In an ideal world this works well and there should never be an issue, but things can go wrong and the primary cause of locomotives rocketing off down the track is short-circuits.  These are usually caused by derailing trains or when you’re putting rolling stock onto the layout whilst the track power is on.  Especially steam engines with lots of wheels!

So why does a short-circuit cause an issue?  When a DCC command station detects a short it turns the power off.  Some will keep trying to turn it back on or will require you to do it manually.  Situations where you have several quick short circuits, for example putting on a steam locomotive, can cause the command station to repeatedly start up and sending out its packet information as it turns the power back on.  If the decoder in the locomotive doesn’t receive a full packet it ignores it.  If this happens too many times on start-up it may get confused and think it’s receiving no packets of information and switch itself to DC.  The problem now is that it will bypass its processor and feed the full 10V to 12V DC from the bridge rectifier directly into the motor and the locomotive rockets off.

This situation can also happen if a train runs into a point or turnout which is set against it.  The system shorts, you change the point, the trains moves forward and shorts again as some wheels have derailed, you lift the derailed item, it shorts again but re-rails itself, the power comes on and other locomotives on the layout rocket off on a joy ride.

So what can you do to stop this? My advice would be to turn the DC running option off on all of your decoders.  This does mean they simply won’t work on a DC layout so bear that in mind if you run them on both.

So how do you do this?  If you have a computer connected to your layout or programming track it should be fairly easy.  Each brand of software is different but the principle is the same.  I use Decoder Pro from JMRI for my programming and the very first screen when you start programming a decoder looks like this.

Below the locomotive address options is the switch for turning off the DC operation.  In the advance setting or Comprehensive Programmer the option is in the basic tab and there is often a tab dedicated to just Analog Control.

But what if you don’t have a computer connected to your programming track?  The option to turn the DC on and off is contained within the CV (Configuration Variable) settings: CV no 29 controls this.  But it also controls the locomotive direction, the speed step settings, Railcom Settings, Speed Curve Settings, long address option and sometimes more, depending on the decoder.  So to work out what number to set CV29 to there are several calculators available on-line to work it out.  This page on Digitax’s website has several CV calculators and the second one down is for CV29.

If you are programing this CV change on an existing locomotive in your collection, rather than a brand new install, it’s a good idea to read CV29 first and see what the value is.  Then replicate this value in the calculator before making the change.  That way you won’t be changing something you don’t want to.

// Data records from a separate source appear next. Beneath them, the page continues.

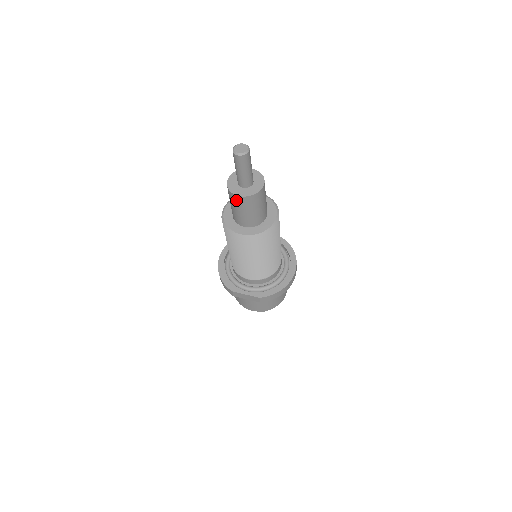
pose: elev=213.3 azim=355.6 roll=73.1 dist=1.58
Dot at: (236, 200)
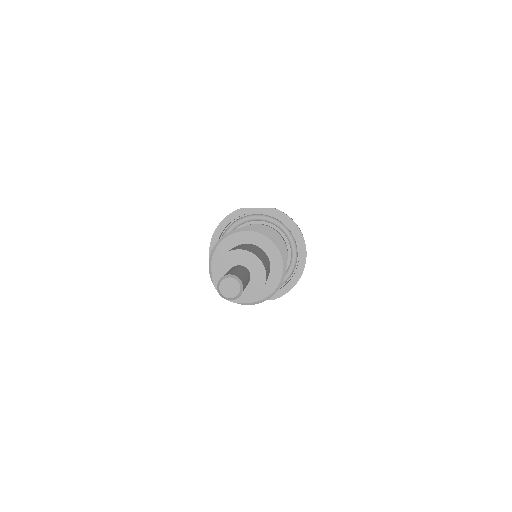
Dot at: occluded
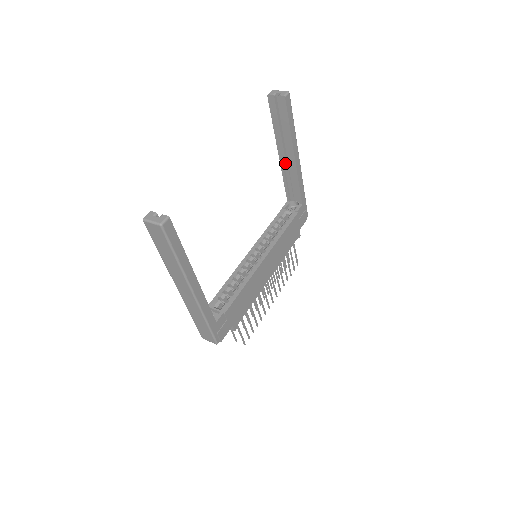
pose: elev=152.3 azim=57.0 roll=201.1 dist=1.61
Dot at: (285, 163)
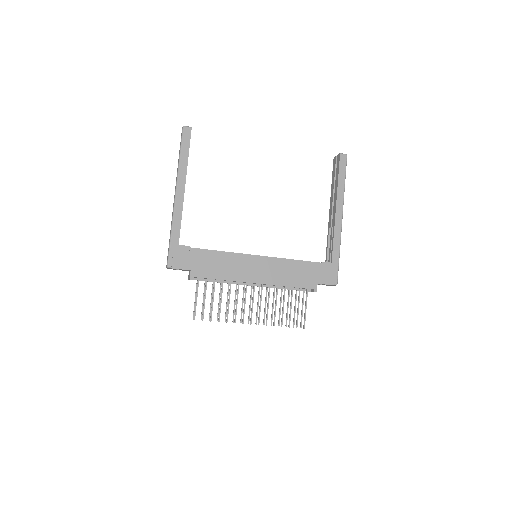
Dot at: (331, 218)
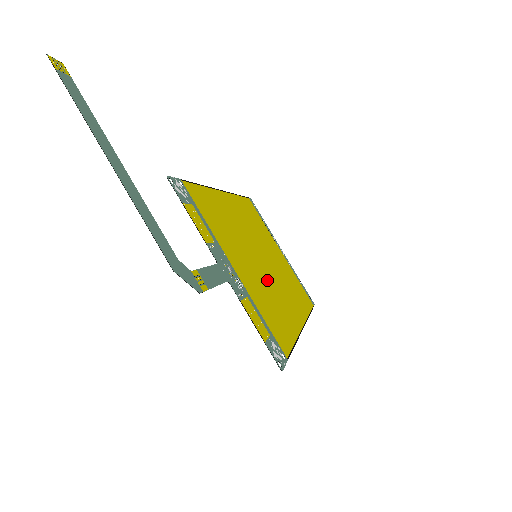
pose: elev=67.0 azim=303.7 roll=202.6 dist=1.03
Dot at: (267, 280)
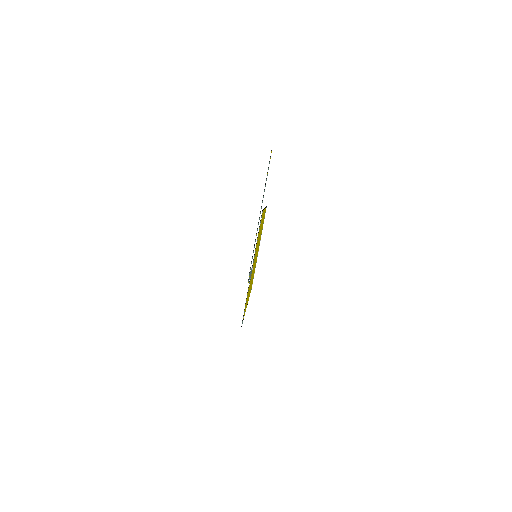
Dot at: occluded
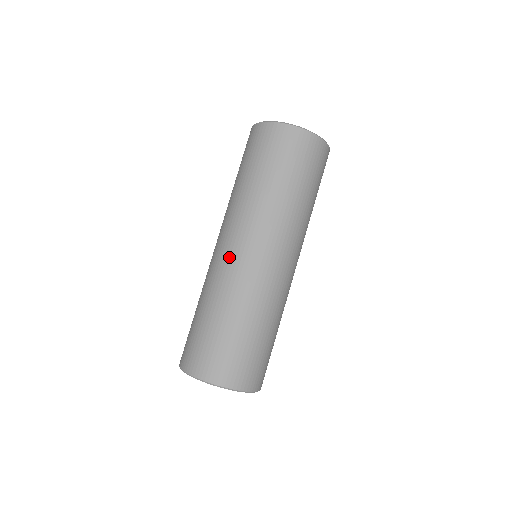
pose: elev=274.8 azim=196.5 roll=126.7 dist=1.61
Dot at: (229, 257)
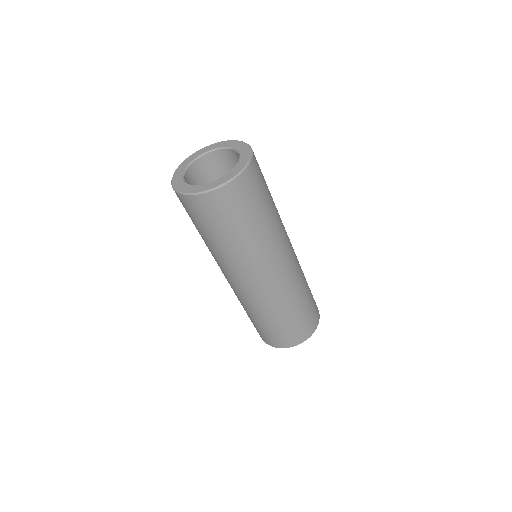
Dot at: (232, 286)
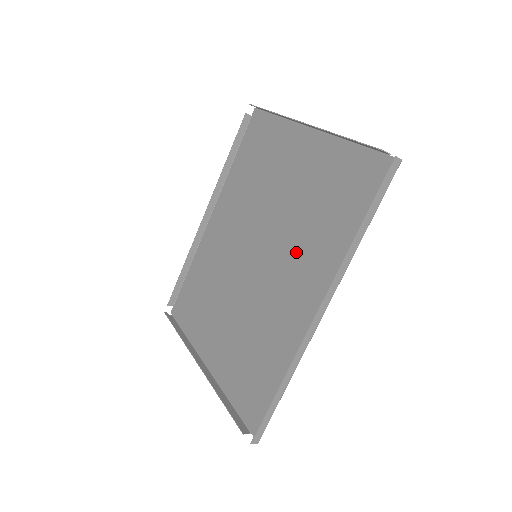
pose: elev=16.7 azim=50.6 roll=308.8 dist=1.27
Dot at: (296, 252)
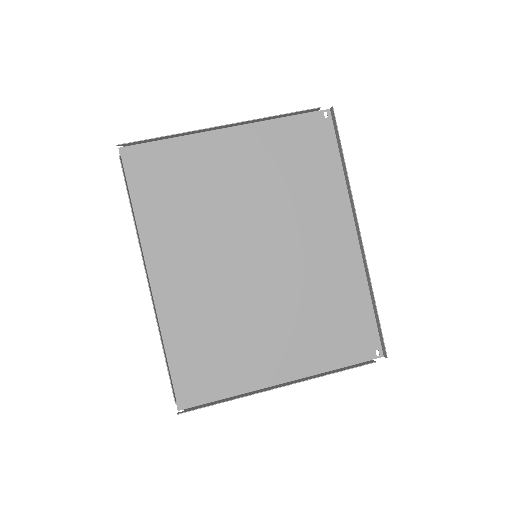
Dot at: (297, 219)
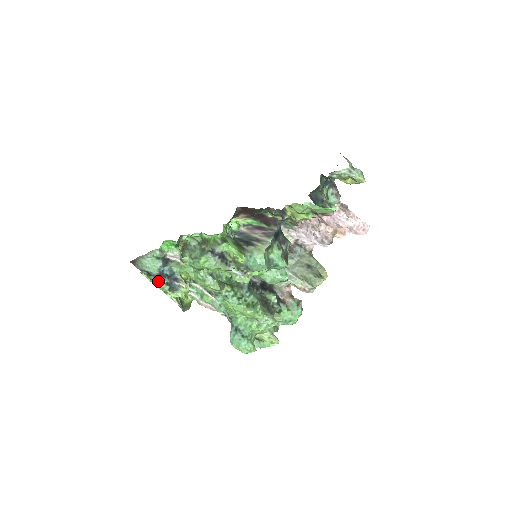
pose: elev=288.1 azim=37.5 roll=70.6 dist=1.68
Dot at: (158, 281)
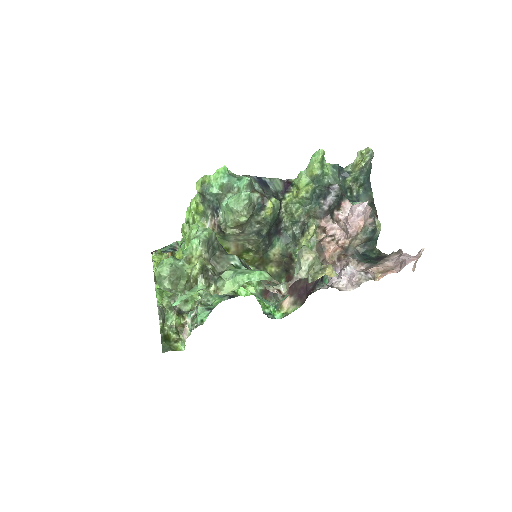
Dot at: occluded
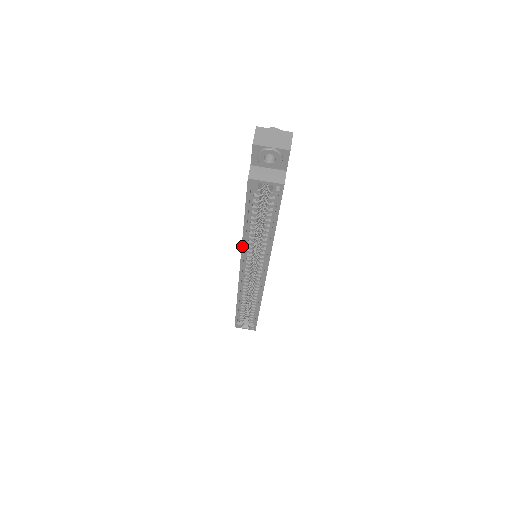
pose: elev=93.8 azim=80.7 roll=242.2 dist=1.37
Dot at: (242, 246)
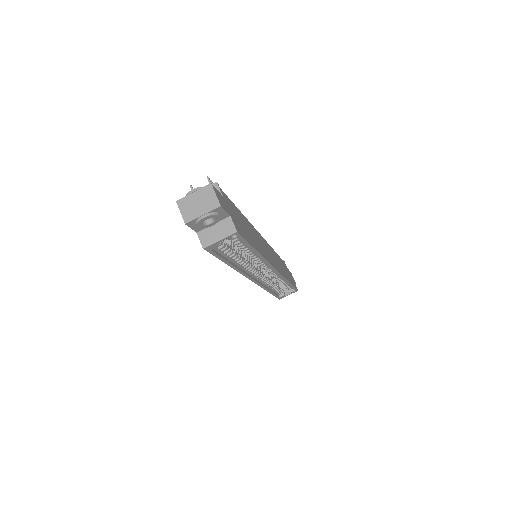
Dot at: (239, 272)
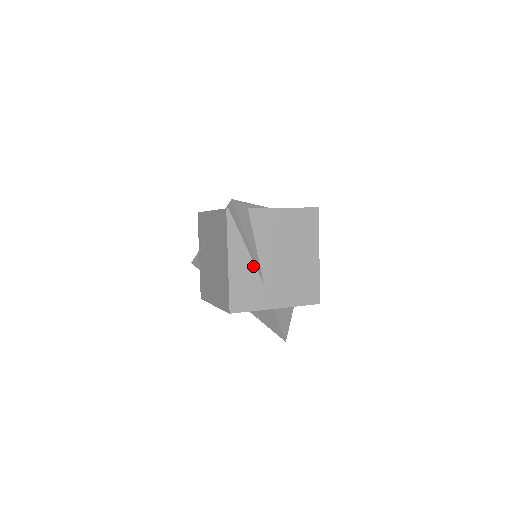
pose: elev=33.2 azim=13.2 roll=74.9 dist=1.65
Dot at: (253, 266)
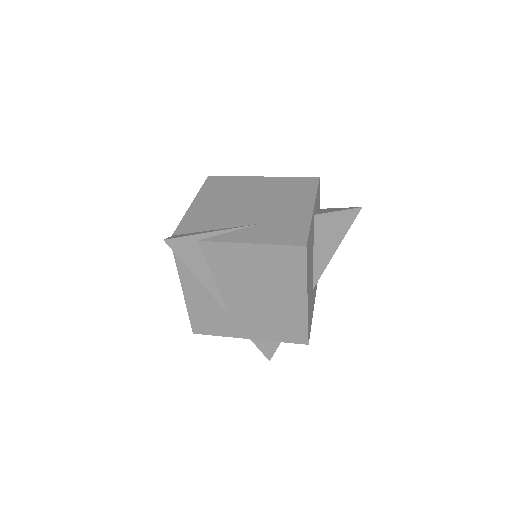
Dot at: (214, 298)
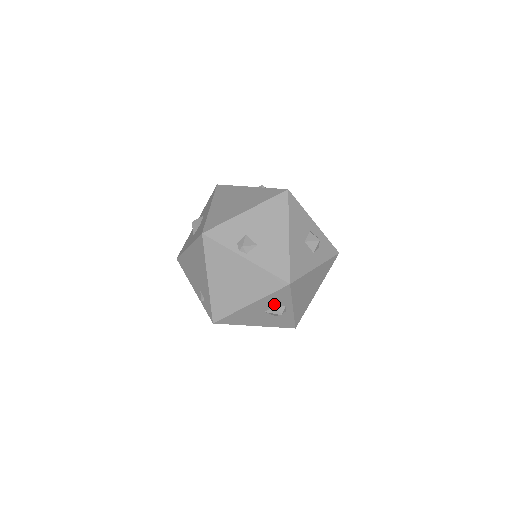
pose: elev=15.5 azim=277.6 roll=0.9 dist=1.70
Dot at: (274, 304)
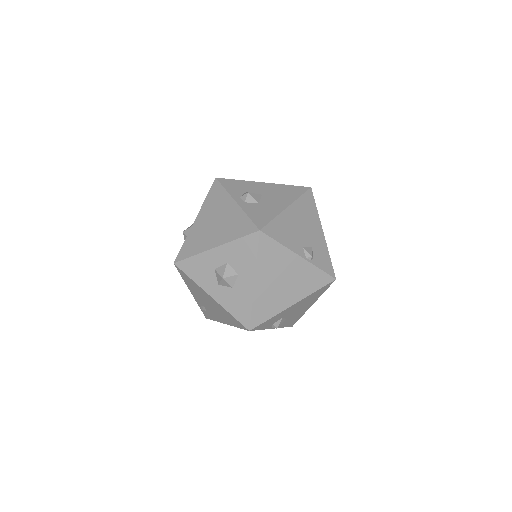
Dot at: occluded
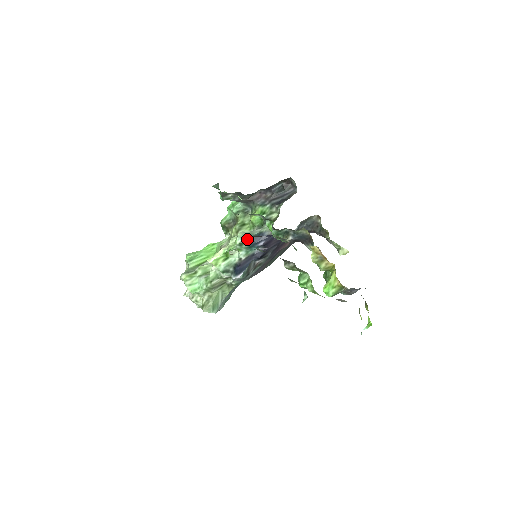
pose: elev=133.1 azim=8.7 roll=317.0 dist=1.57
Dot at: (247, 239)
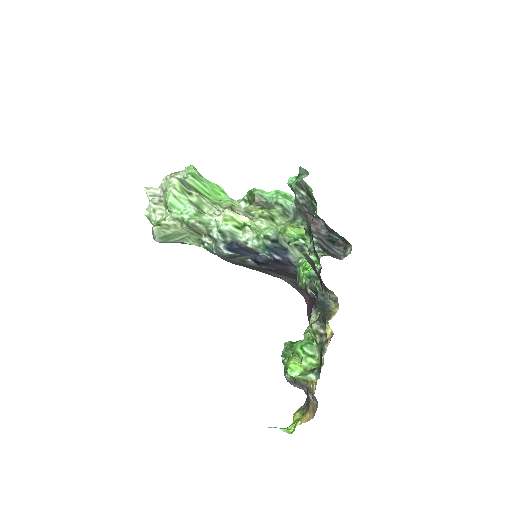
Dot at: (275, 240)
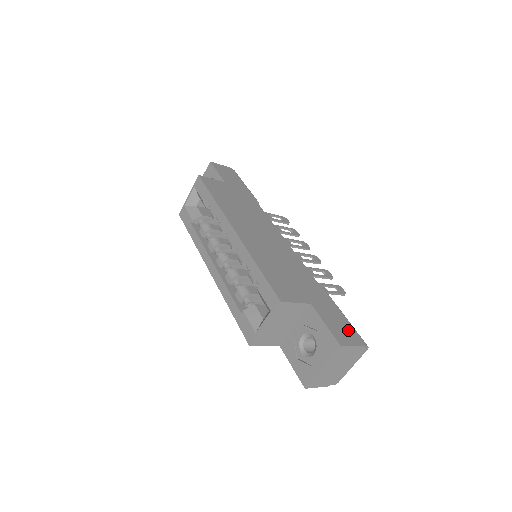
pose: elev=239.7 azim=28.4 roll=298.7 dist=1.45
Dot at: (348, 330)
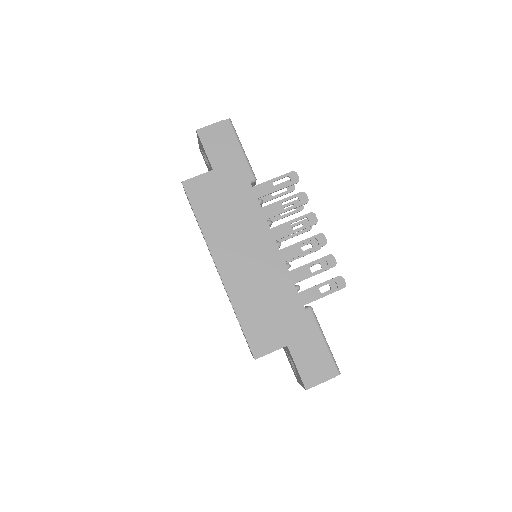
Dot at: (321, 364)
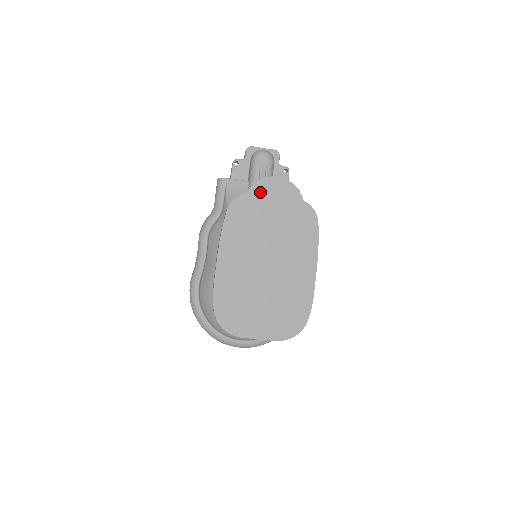
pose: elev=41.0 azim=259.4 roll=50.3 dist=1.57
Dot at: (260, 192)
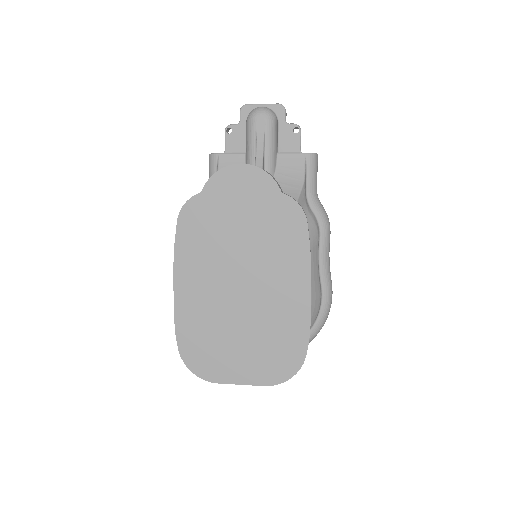
Dot at: (218, 189)
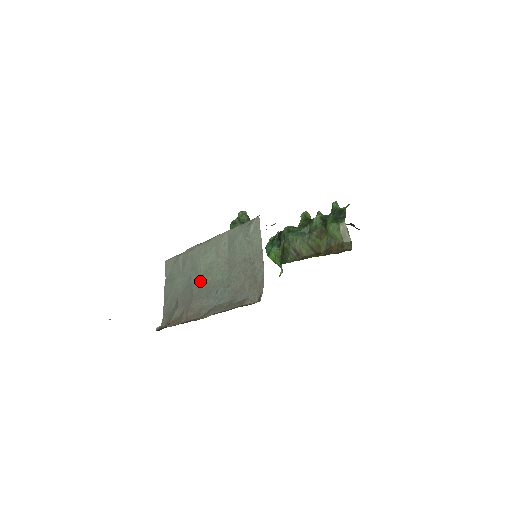
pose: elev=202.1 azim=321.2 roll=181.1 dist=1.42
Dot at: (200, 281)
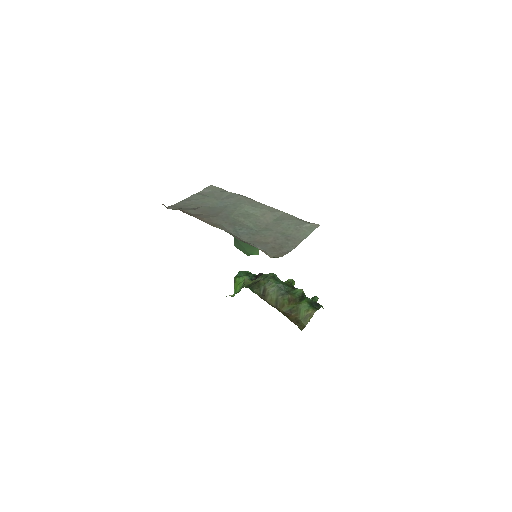
Dot at: (233, 214)
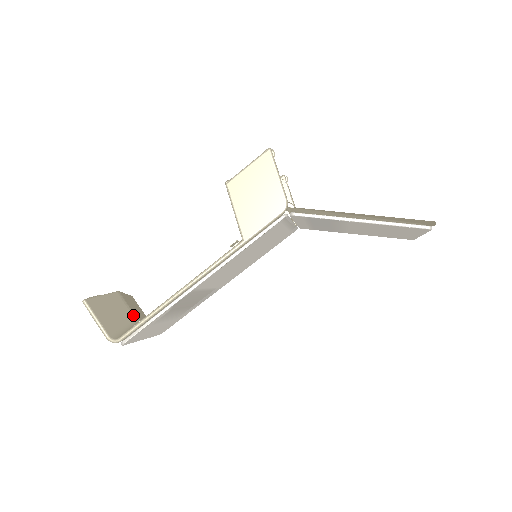
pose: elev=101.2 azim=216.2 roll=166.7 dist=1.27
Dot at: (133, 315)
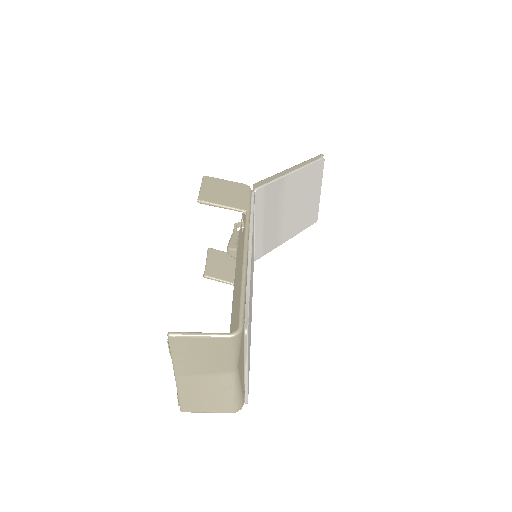
Dot at: occluded
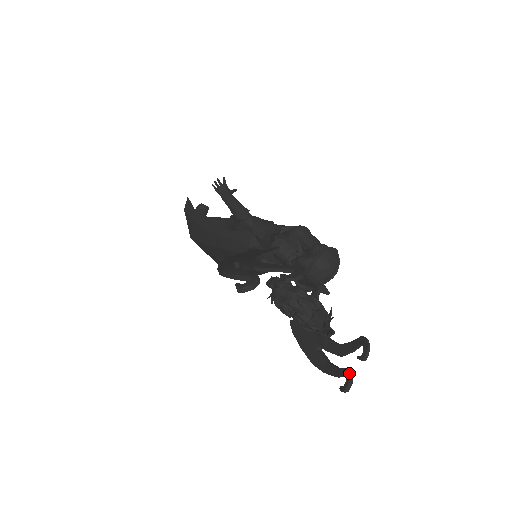
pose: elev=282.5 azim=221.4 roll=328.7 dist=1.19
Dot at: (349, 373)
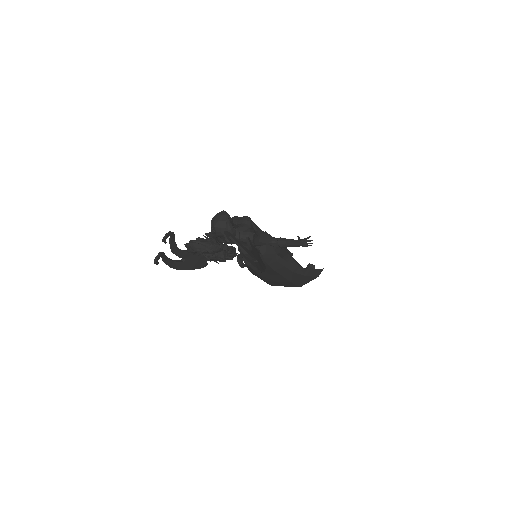
Dot at: (237, 255)
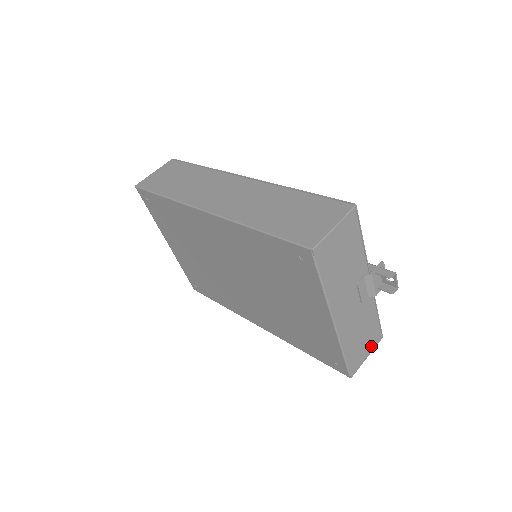
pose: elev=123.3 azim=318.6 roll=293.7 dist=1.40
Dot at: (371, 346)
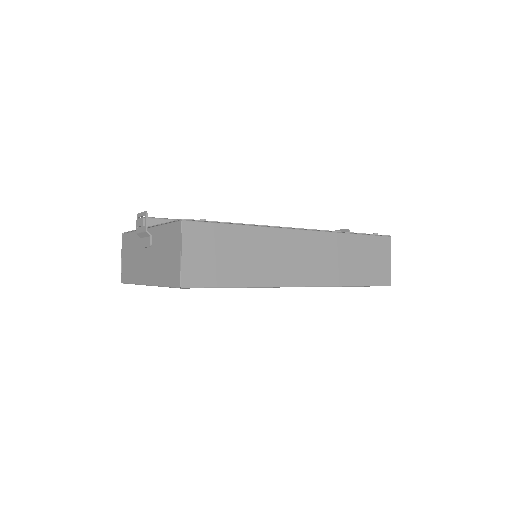
Dot at: occluded
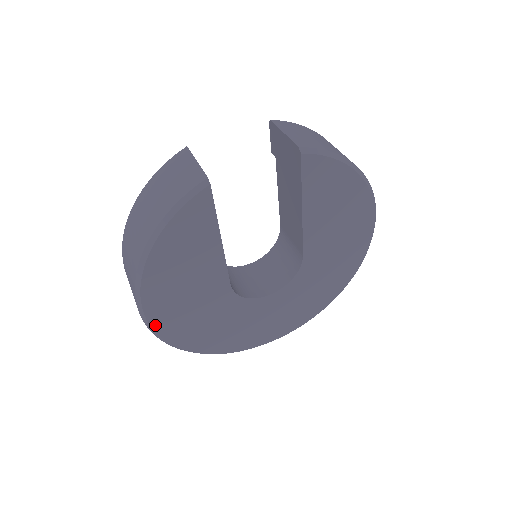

The 2mm Scale Association also has a good calculator here.

Some of the more expensive decoders are smart enough not to suffer from this but I tend to always turn DC off on them all, just to be safe.  Plus if you intend to install any Stay Alive systems to your locomotives you will need to turn it off anyway as a Stay Alive delivers DC power only and it could confuse the decoder again.

With all your locomotives set this way you should have a rocket free layout!